§ MATERIAL PROVIDED
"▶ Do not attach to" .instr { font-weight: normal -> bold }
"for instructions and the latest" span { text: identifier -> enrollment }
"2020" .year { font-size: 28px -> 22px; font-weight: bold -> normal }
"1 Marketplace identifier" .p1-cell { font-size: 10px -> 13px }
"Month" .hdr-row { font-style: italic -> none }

...

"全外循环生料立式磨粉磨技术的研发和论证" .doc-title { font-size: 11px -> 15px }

§ ACTIVITY
Note each line above that contains "normal" and copy it out.

§ YOUR RESPONSE
"▶ Do not attach to" .instr { font-weight: normal -> bold }
"2020" .year { font-size: 28px -> 22px; font-weight: bold -> normal }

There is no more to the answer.